The Church’s Liturgical Prayer

As Orthodox Catholic Christians, we not only maintain private prayers but also participate in the corporate prayer of the Church. The importance and significance of this type of prayer at the Divine Services is stressed in the Gospels. The Lord Himself, during His earthly life, used to visit the Temple of Jerusalem, as well as the synagogue, and pray therein.  He often prayed, not only in solitude, but also before the people, and the first Christians were day by day, attending the temple together (Acts 2:46). Therefore our Holy Orthodox Catholic Church exhorts her children to attend Divine Services, which is particularly essential to our salvation.

Divine Grace Liturgy PhotoBy its very significance church prayer is incomparably higher than prayer said at home, for as St. John Chrysostom tells us, a single Lord have mercy uttered in church together with the congregation of believers, is worth a hundred prostrations during lonely home prayer. Why is this so? Because our Lord said:

“For where two or three are gathered in My name, there am I in the midst of them” (Matt. 18:20).

Although many say that it is not essential to attend liturgical services and that one can pray just as well at home, St. John Chrysostom warns that that such teaching is deception.  One can, of course, pray at home, but one cannot there pray as one can in church, amidst others, speaking to God as with one voice. The Saint taught that private prayers are less effectual than those prayed in community with one’s sisters and brothers, for one’s prayer is enhanced when prayed together in unanimity, concord, a union of love and of prayer with the officiating priests. That is why the priests stand before the holy altar uplifting prayers to Heaven united and strengthened by the prayers of the faithful.  

Corporate prayer has much greater power and is far more bold and effective than private prayer recited at home!

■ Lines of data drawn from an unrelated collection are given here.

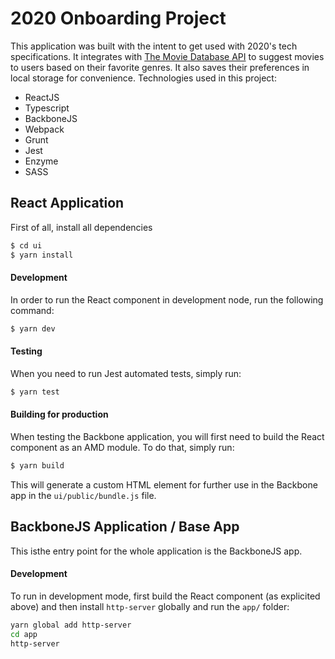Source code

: # 2020 Onboarding Project

This application was built with the intent to get used with 2020's tech specifications. It integrates with [The Movie Database API](https://developers.themoviedb.org/4/getting-started/authorization) to suggest movies to users based on their favorite genres. It also saves their preferences in local storage for convenience.
Technologies used in this project:

- ReactJS
- Typescript
- BackboneJS
- Webpack
- Grunt
- Jest
- Enzyme
- SASS

## React Application

First of all, install all dependencies

```sh
$ cd ui
$ yarn install
```

#### Development

In order to run the React component in development node, run the following command:

```sh
$ yarn dev
```

#### Testing

When you need to run Jest automated tests, simply run:

```sh
$ yarn test
```

#### Building for production

When testing the Backbone application, you will first need to build the React component as an AMD module. To do that, simply run:

```sh
$ yarn build
```

This will generate a custom HTML element for further use in the Backbone app in the `ui/public/bundle.js` file.

## BackboneJS Application / Base App

This isthe entry point for the whole application is the BackboneJS app.

#### Development

To run in development mode, first build the React component (as explicited above) and then install `http-server` globally and run the `app/` folder:

```sh
yarn global add http-server
cd app
http-server
```
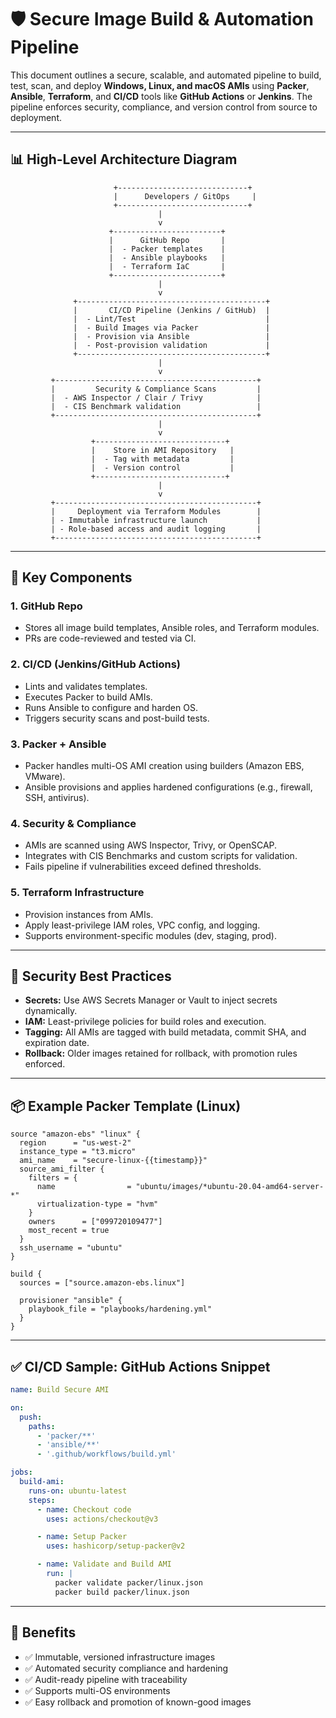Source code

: 
# 🛡️ Secure Image Build & Automation Pipeline

This document outlines a secure, scalable, and automated pipeline to build, test, scan, and deploy **Windows, Linux, and macOS AMIs** using **Packer**, **Ansible**, **Terraform**, and **CI/CD** tools like **GitHub Actions** or **Jenkins**. The pipeline enforces security, compliance, and version control from source to deployment.

---

## 📊 High-Level Architecture Diagram

```
                       +-----------------------------+
                       |      Developers / GitOps     |
                       +-----------------------------+
                                 |
                                 v
                      +------------------------+
                      |      GitHub Repo       |
                      |  - Packer templates    |
                      |  - Ansible playbooks   |
                      |  - Terraform IaC       |
                      +------------------------+
                                 |
                                 v
              +------------------------------------------+
              |       CI/CD Pipeline (Jenkins / GitHub)  |
              |  - Lint/Test                             |
              |  - Build Images via Packer               |
              |  - Provision via Ansible                 |
              |  - Post-provision validation             |
              +------------------------------------------+
                                 |
                                 v
         +---------------------------------------------+
         |         Security & Compliance Scans         |
         |  - AWS Inspector / Clair / Trivy            |
         |  - CIS Benchmark validation                 |
         +---------------------------------------------+
                                 |
                                 v
                  +-----------------------------+
                  |    Store in AMI Repository   |
                  |  - Tag with metadata         |
                  |  - Version control           |
                  +-----------------------------+
                                 |
                                 v
         +---------------------------------------------+
         |     Deployment via Terraform Modules        |
         | - Immutable infrastructure launch           |
         | - Role-based access and audit logging       |
         +---------------------------------------------+
```

---

## 🔧 Key Components

### 1. GitHub Repo
- Stores all image build templates, Ansible roles, and Terraform modules.
- PRs are code-reviewed and tested via CI.

### 2. CI/CD (Jenkins/GitHub Actions)
- Lints and validates templates.
- Executes Packer to build AMIs.
- Runs Ansible to configure and harden OS.
- Triggers security scans and post-build tests.

### 3. Packer + Ansible
- Packer handles multi-OS AMI creation using builders (Amazon EBS, VMware).
- Ansible provisions and applies hardened configurations (e.g., firewall, SSH, antivirus).

### 4. Security & Compliance
- AMIs are scanned using AWS Inspector, Trivy, or OpenSCAP.
- Integrates with CIS Benchmarks and custom scripts for validation.
- Fails pipeline if vulnerabilities exceed defined thresholds.

### 5. Terraform Infrastructure
- Provision instances from AMIs.
- Apply least-privilege IAM roles, VPC config, and logging.
- Supports environment-specific modules (dev, staging, prod).

---

## 🔐 Security Best Practices

- **Secrets:** Use AWS Secrets Manager or Vault to inject secrets dynamically.
- **IAM:** Least-privilege policies for build roles and execution.
- **Tagging:** All AMIs are tagged with build metadata, commit SHA, and expiration date.
- **Rollback:** Older images retained for rollback, with promotion rules enforced.

---

## 📦 Example Packer Template (Linux)

```hcl
source "amazon-ebs" "linux" {
  region      = "us-west-2"
  instance_type = "t3.micro"
  ami_name    = "secure-linux-{{timestamp}}"
  source_ami_filter {
    filters = {
      name                = "ubuntu/images/*ubuntu-20.04-amd64-server-*"
      virtualization-type = "hvm"
    }
    owners      = ["099720109477"]
    most_recent = true
  }
  ssh_username = "ubuntu"
}

build {
  sources = ["source.amazon-ebs.linux"]

  provisioner "ansible" {
    playbook_file = "playbooks/hardening.yml"
  }
}
```

---

## ✅ CI/CD Sample: GitHub Actions Snippet

```yaml
name: Build Secure AMI

on:
  push:
    paths:
      - 'packer/**'
      - 'ansible/**'
      - '.github/workflows/build.yml'

jobs:
  build-ami:
    runs-on: ubuntu-latest
    steps:
      - name: Checkout code
        uses: actions/checkout@v3

      - name: Setup Packer
        uses: hashicorp/setup-packer@v2

      - name: Validate and Build AMI
        run: |
          packer validate packer/linux.json
          packer build packer/linux.json
```

---

## 📌 Benefits

- ✅ Immutable, versioned infrastructure images
- ✅ Automated security compliance and hardening
- ✅ Audit-ready pipeline with traceability
- ✅ Supports multi-OS environments
- ✅ Easy rollback and promotion of known-good images
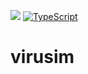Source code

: ![](https://travis-ci.org/dgrusemann/virusim.svg?branch=master)
[![TypeScript](https://badges.frapsoft.com/typescript/code/typescript.svg?v=101)](https://github.com/ellerbrock/typescript-badges/)

# virusim
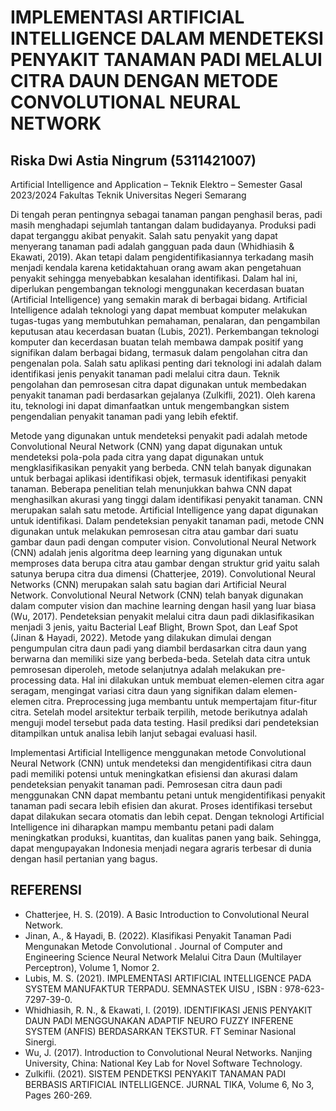 # IMPLEMENTASI ARTIFICIAL INTELLIGENCE DALAM MENDETEKSI PENYAKIT TANAMAN PADI MELALUI CITRA DAUN DENGAN METODE CONVOLUTIONAL NEURAL NETWORK
## Riska Dwi Astia Ningrum (5311421007)
Artificial Intelligence and Application – Teknik Elektro – Semester Gasal 2023/2024
Fakultas Teknik Universitas Negeri Semarang

Di tengah peran pentingnya sebagai tanaman pangan penghasil beras, padi masih menghadapi sejumlah tantangan dalam budidayanya. Produksi padi dapat terganggu akibat penyakit. Salah satu penyakit yang dapat menyerang tanaman padi adalah gangguan pada daun (Whidhiasih & Ekawati, 2019). Akan tetapi dalam pengidentifikasiannya terkadang masih menjadi kendala karena ketidaktahuan orang awam akan pengetahuan penyakit sehingga menyebabkan kesalahan identifikasi. Dalam hal ini, diperlukan pengembangan teknologi menggunakan kecerdasan buatan (Artificial Intelligence) yang semakin marak di berbagai bidang. Artificial Intelligence  adalah teknologi yang dapat membuat komputer melakukan tugas-tugas yang membutuhkan pemahaman, penalaran, dan pengambilan keputusan atau kecerdasan buatan (Lubis, 2021). Perkembangan teknologi komputer dan kecerdasan buatan telah membawa dampak positif yang signifikan dalam berbagai bidang, termasuk dalam pengolahan citra dan pengenalan pola. Salah satu aplikasi penting dari teknologi ini adalah dalam  identifikasi jenis penyakit tanaman padi melalui citra daun. Teknik pengolahan dan pemrosesan citra dapat digunakan untuk membedakan penyakit tanaman padi berdasarkan gejalanya (Zulkifli, 2021). Oleh karena itu, teknologi ini dapat dimanfaatkan untuk mengembangkan sistem pengendalian penyakit tanaman padi yang lebih efektif.  

Metode yang digunakan untuk mendeteksi penyakit padi adalah metode Convolutional Neural Network (CNN) yang dapat digunakan untuk mendeteksi pola-pola pada citra yang dapat digunakan untuk mengklasifikasikan penyakit yang berbeda.  CNN telah banyak digunakan untuk berbagai aplikasi identifikasi objek, termasuk identifikasi penyakit tanaman. Beberapa penelitian telah menunjukkan bahwa CNN dapat menghasilkan akurasi yang tinggi dalam identifikasi penyakit tanaman. CNN merupakan salah satu metode. Artificial Intelligence yang dapat digunakan untuk identifikasi.
Dalam pendeteksian penyakit tanaman padi, metode CNN digunakan untuk melakukan pemrosesan citra atau gambar dari suatu gambar daun padi dengan computer vision. Convolutional Neural Network (CNN) adalah jenis algoritma deep learning yang digunakan untuk memproses data berupa citra atau gambar dengan struktur grid yaitu salah satunya berupa citra dua dimensi (Chatterjee, 2019). Convolutional Neural Networks (CNN) merupakan salah satu bagian dari Artificial Neural Network. Convolutional Neural Network (CNN) telah banyak digunakan dalam computer vision dan machine learning dengan hasil yang luar biasa (Wu, 2017). Pendeteksian penyakit melalui citra daun padi diklasifikasikan menjadi 3 jenis, yaitu Bacterial Leaf Blight, Brown Spot, dan Leaf Spot (Jinan & Hayadi, 2022). Metode yang dilakukan dimulai dengan pengumpulan citra daun padi yang diambil berdasarkan citra daun yang berwarna dan memiliki size yang berbeda-beda. Setelah data citra untuk pemrosesan diperoleh, metode selanjutnya adalah melakukan pre-processing data. Hal ini dilakukan untuk membuat elemen-elemen citra agar seragam, mengingat variasi citra daun yang signifikan dalam elemen-elemen citra. Preprocessing juga membantu untuk mempertajam fitur-fitur citra. Setelah model arsitektur terbaik terpilih, metode berikutnya adalah menguji model tersebut pada data testing. Hasil prediksi dari pendeteksian ditampilkan untuk analisa lebih lanjut sebagai evaluasi hasil.

Implementasi Artificial Intelligence menggunakan metode Convolutional Neural Network (CNN) untuk mendeteksi dan mengidentifikasi citra daun padi memiliki potensi untuk meningkatkan efisiensi dan akurasi dalam pendeteksian penyakit tanaman padi. Pemrosesan citra daun padi menggunakan CNN dapat membantu petani untuk mengidentifikasi penyakit tanaman padi secara lebih efisien dan akurat. Proses identifikasi tersebut dapat dilakukan secara otomatis dan lebih cepat. Dengan teknologi Artificial Intelligence ini diharapkan mampu membantu petani padi dalam meningkatkan produksi, kuantitas, dan kualitas panen yang baik. Sehingga, dapat mengupayakan Indonesia menjadi negara agraris terbesar di dunia dengan hasil pertanian yang bagus. 



## REFERENSI

- Chatterjee, H. S. (2019). A Basic Introduction to Convolutional Neural Network.
- Jinan, A., & Hayadi, B. (2022). Klasifikasi Penyakit Tanaman Padi Mengunakan Metode Convolutional . Journal of Computer and Engineering Science Neural Network Melalui Citra Daun (Multilayer Perceptron), Volume 1, Nomor 2.
- Lubis, M. S. (2021). IMPLEMENTASI ARTIFICIAL INTELLIGENCE PADA SYSTEM MANUFAKTUR TERPADU. SEMNASTEK UISU , ISBN : 978-623-7297-39-0.
- Whidhiasih, R. N., & Ekawati, I. (2019). IDENTIFIKASI JENIS PENYAKIT DAUN PADI MENGGUNAKAN ADAPTIF NEURO FUZZY INFERENE SYSTEM (ANFIS) BERDASARKAN TEKSTUR. FT Seminar Nasional Sinergi.
- Wu, J. (2017). Introduction to Convolutional Neural Networks. Nanjing University, China: National Key Lab for Novel Software Technology.
- Zulkifli. (2021). SISTEM PENDETKSI PENYAKIT TANAMAN PADI BERBASIS ARTIFICIAL INTELLIGENCE. JURNAL TIKA, Volume 6, No 3, Pages 260-269.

During the liturgical prayer of the Church, it is not only people who lift up their voices, but the Saints, Archangels, Angels, and Heavenly Hosts join the faithful and make their devotion in prayer to the Lord. Earth and Heaven united in prayer, we pray not only for the living, but also for the departed, that God may forgive them their sins and grant them repose in the heavenly mansions of the righteous.

The services of the Daily Liturgical Cycle are divided into three groups of three services each, entitled:

  1. Evening Service (9th Hour, Vespers and Compline);
  2. Morning Service (Nocturns, Matins and 1st Hour); and
  3. Midday Service (3rd Hour, 6th Hour and Divine Liturgy or Typical Psalms).

In addition, on Saturday evenings, as well as on Major Feasts, the Russian typicon (уставъ) prescribes the All-Night Vigil, which consists of joining Great Vespers and Matins into one service. In ancient times in monasteries, this service literally lasted all night (from early evening until daybreak of the following day), but in parish life, the All-Night Vigil may only last several hours.